Excerpted text:
****************

On 27 June 2013 01:48, Frédéric Bastien <no...@nouiz.org> wrote:
>
>
>
> On Wed, Jun 26, 2013 at 7:30 AM, mark florisson <markflorisso...@gmail.com>
> wrote:
>>
>> On 26 June 2013 09:05, Dag Sverre Seljebotn <d.s.seljeb...@astro.uio.no>
>> wrote:
>> > On 06/25/2013 04:21 PM, Frédéric Bastien wrote:
>> >>
>> >> Hi,
>> >>
>> >> I wasn't able to attend this year Scipy Conference. My tutorial
>> >> proposal
>> >> was rejected and other deadline intefered with this conference date.
>> >>
>> >> Will the presentation be recorded? If not, can you make the slide
>> >> available?
>> >>
>> >> What is your opinion on this question:
>> >>
>> >> - Should other lib like NumPy/Theano/Cython/Numba base their elemwise
>> >> implemention (or part of it) on dynd or minivect? I know cython and
>> >> Numba do it, but it was before dynd and I don't know where dynd fit in
>> >> the big picture. Do dynd reuse minivect itself?
>> >
>> >
>> > Actually, I think the Cython branch with minivect support was in the end
>> > not
>> > merged, due to lack of interest/manpower to maintain support for
>> > vectorization in the long term (so it was better to not add the feature
>> > than
>> > have a badly supported feature).
>> >
>> > My understanding is that Numba is based on minivect and not on dynd, so
>> > it's
>> > more of a competitor.
>> >
>> > Perhaps Mark Florisson will be able to comment.

****************

Given instruction 1:
Answer these questions from the email thread:
(a) What two reasons does Frédéric Bastien give for not attending the SciPy Conference?
(b) Why was the Cython branch with minivect support not merged?
(c) According to Dag Sverre Seljebotn's understanding, which of minivect and dynd is Numba based on?
The email thread above has nothing to do with the records that come next.

Provided data:

****************

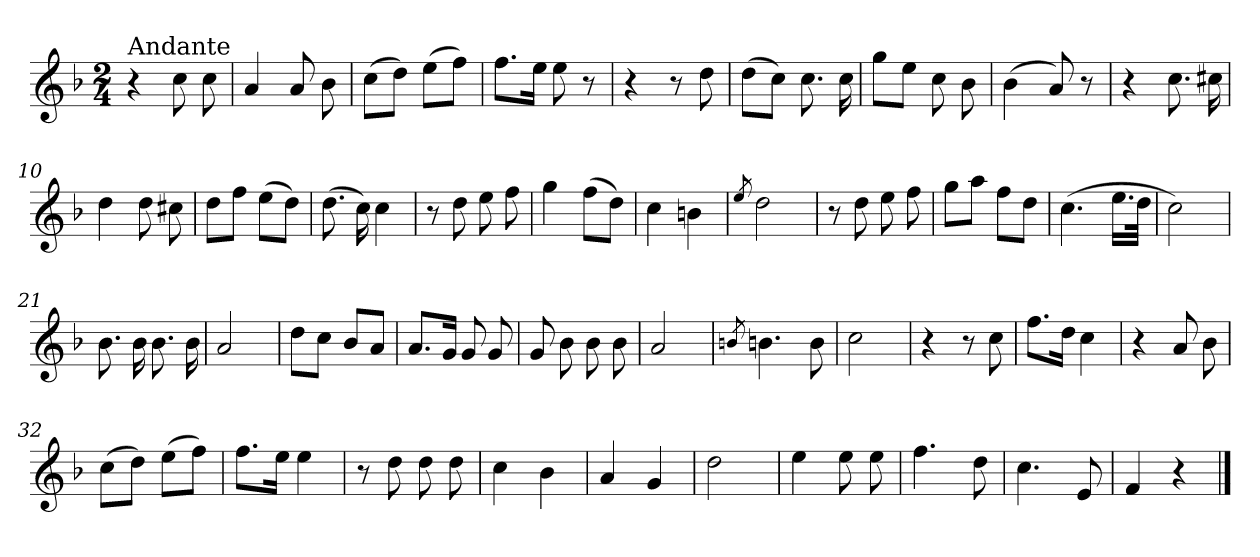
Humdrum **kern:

**kern
*part1
*staff1
*clefG2
*k[b-]
*F:
*M2/4
=1
!LO:TX:a:t=Andante
4r
8cc\
8cc\
=2
4a/
8a/
8b-\
=3
(>8cc\L
8dd\J)
(>8ee\L
8ff\J)
=4
8.ff\L
16ee\Jk
8ee\
8r
=5
4r
8r
8dd\
!!LO:LB:g=z
=6
(>8dd\L
8cc\J)
8.cc\
16cc\
=7
8gg\L
8ee\J
8cc\
8b-\
=8
(>4b-\
8a/)
8r
=9
4r
8.cc\
16cc#X\
=10
4dd\
8dd\
8cc#X\
!!LO:LB:g=z
=11
8dd\L
8ff\J
(>8ee\L
8dd\J)
=12
(>8.dd\
16cc\)
4cc\
=13
8r
8dd\
8ee\
8ff\
=14
4gg\
(>8ff\L
8dd\J)
=15
4cc\
4bn\
!!LO:LB:g=z
=16
8qee/
2dd\
=17
8r
8dd\
8ee\
8ff\
=18
8gg\L
8aa\J
8ff\L
8dd\J
=19
(>4.cc\
16.ee\LL
32dd\JJk
=20
2cc\)
!!LO:LB:g=z
=21
8.b-\
16b-\
8.b-\
16b-\
=22
2a/
=23
8dd\L
8cc\J
8b-/L
8a/J
=24
8.a/L
16g/Jk
8g/
8g/
!!LO:LB:g=z
=25
8g/
8b-\
8b-\
8b-\
=26
2a/
=27
8qbn/
4.b\
8b\
=28
2cc\
=29
4r
8r
8cc\
!!LO:LB:g=z
=30
8.ff\L
16dd\Jk
4cc\
=31
4r
8a/
8b-\
=32
(>8cc\L
8dd\J)
(>8ee\L
8ff\J)
=33
8.ff\L
16ee\Jk
4ee\
=34
8r
8dd\
8dd\
8dd\
!!LO:LB:g=z
=35
4cc\
4b-\
=36
4a/
4g/
=37
2dd\
=38
4ee\
8ee\
8ee\
=39
4.ff\
8dd\
!!LO:PB:g=z
=40
4.cc\
8e/
=41
4f/
4r
==
*-
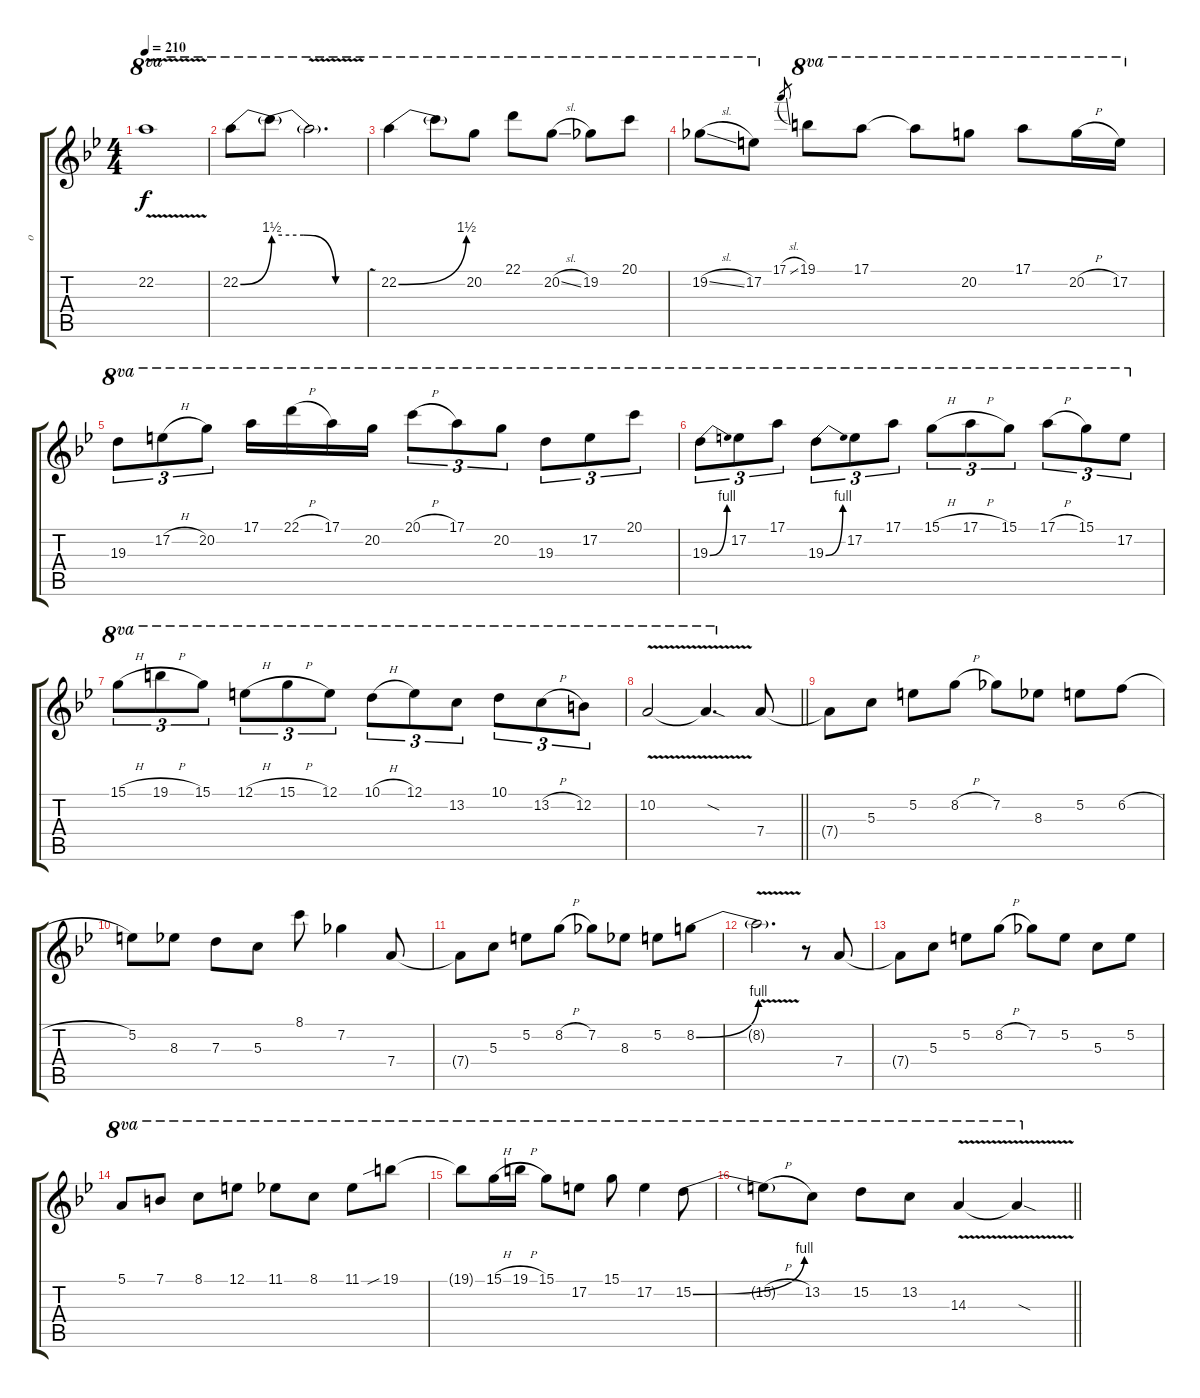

****************

Given instruction 2:
Copy the Humdrum **kern notation from the records above line for line, and leave the pictures out.

Exercise result 1:
(a) His tutorial proposal was rejected, and another deadline interfered with the conference date.
(b) There was a lack of interest and manpower to maintain support for vectorization in the long term.
(c) Numba is based on minivect, not on dynd.

Exercise result 2:
Humdrum **kern:

**kern
*part1
*staff1
*clefG2
*k[b-]
*F:
*M2/4
=1
!LO:TX:a:t=Andante
4r
8cc\
8cc\
=2
4a/
8a/
8b-\
=3
(>8cc\L
8dd\J)
(>8ee\L
8ff\J)
=4
8.ff\L
16ee\Jk
8ee\
8r
=5
4r
8r
8dd\
!!LO:LB:g=z
=6
(>8dd\L
8cc\J)
8.cc\
16cc\
=7
8gg\L
8ee\J
8cc\
8b-\
=8
(>4b-\
8a/)
8r
=9
4r
8.cc\
16cc#X\
=10
4dd\
8dd\
8cc#X\
!!LO:LB:g=z
=11
8dd\L
8ff\J
(>8ee\L
8dd\J)
=12
(>8.dd\
16cc\)
4cc\
=13
8r
8dd\
8ee\
8ff\
=14
4gg\
(>8ff\L
8dd\J)
=15
4cc\
4bn\
!!LO:LB:g=z
=16
8qee/
2dd\
=17
8r
8dd\
8ee\
8ff\
=18
8gg\L
8aa\J
8ff\L
8dd\J
=19
(>4.cc\
16.ee\LL
32dd\JJk
=20
2cc\)
!!LO:LB:g=z
=21
8.b-\
16b-\
8.b-\
16b-\
=22
2a/
=23
8dd\L
8cc\J
8b-/L
8a/J
=24
8.a/L
16g/Jk
8g/
8g/
!!LO:LB:g=z
=25
8g/
8b-\
8b-\
8b-\
=26
2a/
=27
8qbn/
4.b\
8b\
=28
2cc\
=29
4r
8r
8cc\
!!LO:LB:g=z
=30
8.ff\L
16dd\Jk
4cc\
=31
4r
8a/
8b-\
=32
(>8cc\L
8dd\J)
(>8ee\L
8ff\J)
=33
8.ff\L
16ee\Jk
4ee\
=34
8r
8dd\
8dd\
8dd\
!!LO:LB:g=z
=35
4cc\
4b-\
=36
4a/
4g/
=37
2dd\
=38
4ee\
8ee\
8ee\
=39
4.ff\
8dd\
!!LO:PB:g=z
=40
4.cc\
8e/
=41
4f/
4r
==
*-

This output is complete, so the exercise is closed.